"Finland is one of the largest investors in Estonia, and one of our greatest import and export partners," said Irke Pigil of the Estonian Trade and Investment Board. "If they are doing well, it can only help us."
According to a comprehensive analysis of the economic situation in Finland published by the European Commission at the end of January, Finland has been doing "quite well" since the end of the severe recession of the early '90s - and especially after joining the EU in 1995.
The report notes Estonia's northern neighbor has had an average yearly GDP growth rate of nearly 5 percent since 1994.
Praise was given for the reduction of the country's public deficit, mostly through expenditure cuts, from 8 percent of GDP in 1993 to its current surplus level. Not since 1990 has Finland recorded a surplus in its government accounts.
Other positive features of the Finnish economy include low inflation, appropriate wage trends and low interest rates.
But perhaps the best news contained in the report was the prediction that the good times will continue.
"These solid macroeconomic fundamentals suggest that Finland can continue to grow more quickly than its major trading partners, provided that the country continues to follow sound stability-oriented policies and makes further headway in economic reform," the authors of the report wrote in their conclusion. Financial analysts in Tallinn are optimistic the good times in Finland will spill down into Estonia.
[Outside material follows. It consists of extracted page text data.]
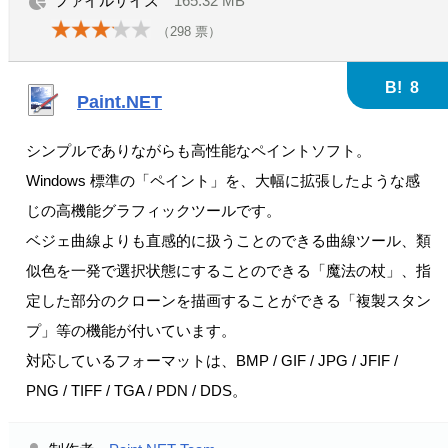
ファイルサイズ
165.32 MB
（
298
票）
B!
8
Paint.NET
シンプルでありながらも高性能なペイントソフト。
Windows 標準の「ペイント」を、大幅に拡張したような感
じの高機能グラフィックツールです。
ベジェ曲線よりも直感的に扱うことのできる曲線ツール、類
似色を一発で選択状態にすることのできる「魔法の杖」、指
定した部分のクローンを描画することができる「複製スタン
プ」等の機能が付いています。
対応しているフォーマットは、BMP / GIF / JPG / JFIF /
PNG / TIFF / TGA / PDN / DDS。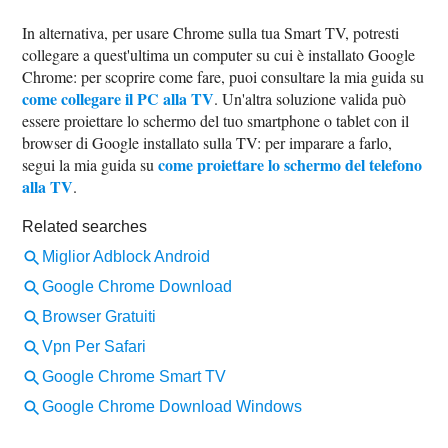
In alternativa, per usare Chrome sulla tua Smart TV, potresti
collegare a quest'ultima un computer su cui è installato Google
Chrome: per scoprire come fare, puoi consultare la mia guida su
come collegare il PC alla TV
. Un'altra soluzione valida può
essere proiettare lo schermo del tuo smartphone o tablet con il
browser di Google installato sulla TV: per imparare a farlo,
come proiettare lo schermo del telefono
segui la mia guida su
alla TV
.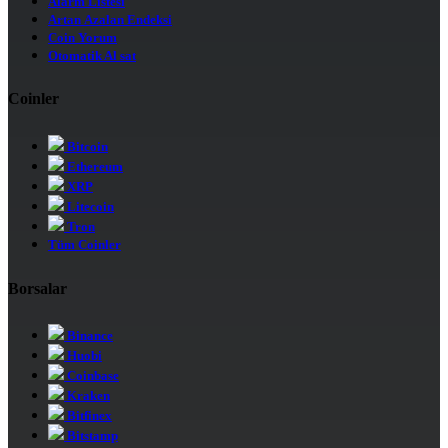
Alarm Listesi
Artan Azalan Endeksi
Coin Yorum
Otomatik Al sat
Coinler
Bitcoin
Ethereum
XRP
Litecoin
Tron
Tüm Coinler
Borsalar
Binance
Huobi
Coinbase
Kraken
Bitfinex
Bitstamp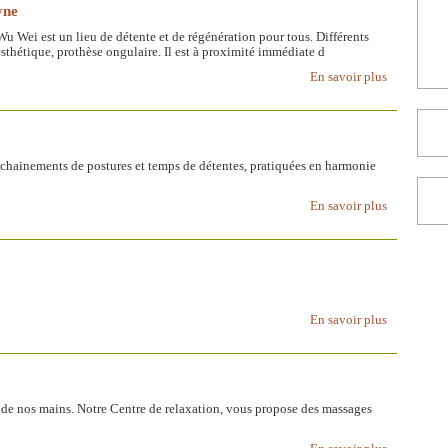
yne
Wu Wei est un lieu de détente et de régénération pour tous. Différents
esthétique, prothèse ongulaire. Il est à proximité immédiate d
En savoir plus
nchainements de postures et temps de détentes, pratiquées en harmonie
En savoir plus
En savoir plus
tée de nos mains. Notre Centre de relaxation, vous propose des massages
"We see it already," said Urmas Oru of the Estonian Chamber of Commerce. "Finish companies are very active here, they invest very much in Estonia."
Approximately 10 percent of the 2,500 businesses that are part of the Estonian Chamber of Commerce, added Oru, are partly or entirely owned by Fins.
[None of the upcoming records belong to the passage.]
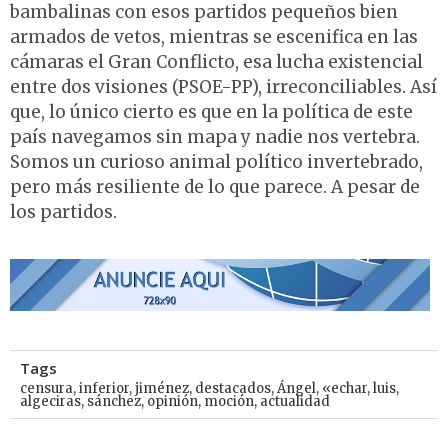
bambalinas con esos partidos pequeños bien
armados de vetos, mientras se escenifica en las
cámaras el Gran Conflicto, esa lucha existencial
entre dos visiones (PSOE-PP), irreconciliables. Así
que, lo único cierto es que en la política de este
país navegamos sin mapa y nadie nos vertebra.
Somos un curioso animal político invertebrado,
pero más resiliente de lo que parece. A pesar de
los partidos.
Tags
censura
,
inferior
,
jiménez
,
destacados
,
Ángel
,
«echar
,
luis
,
algeciras
,
sánchez
,
opinión
,
moción
,
actualidad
More than half of the direct foreign investment into Estonia comes from Sweden and Finland.
"In the first half of 1998 Finland was the top foreign investor, in the second half it was surpassed by Sweden but only because of huge Swedish investment into Uhispank," said Pigil.
Demand for Estonian goods in Finland, which has always been strong, seems to be on the rise. Since the onset of the Russian economic crisis last August, Finland has replaced Russia as the top destination for Estonian goods, according to recent figures from the Bank of Estonia.
In November and October of last year, the last months for which figures are available, 23 percent of Estonia's exports went to Finland. Russia, which had been Estonia's top customer in 1997, purchased only 10 percent of Estonia's goods during those months.
The study, released Jan. 28, was conducted by the Directorate-General for Economic and Financial Affairs as part of the European Commission's regular monitoring of the economic policies of EU member states.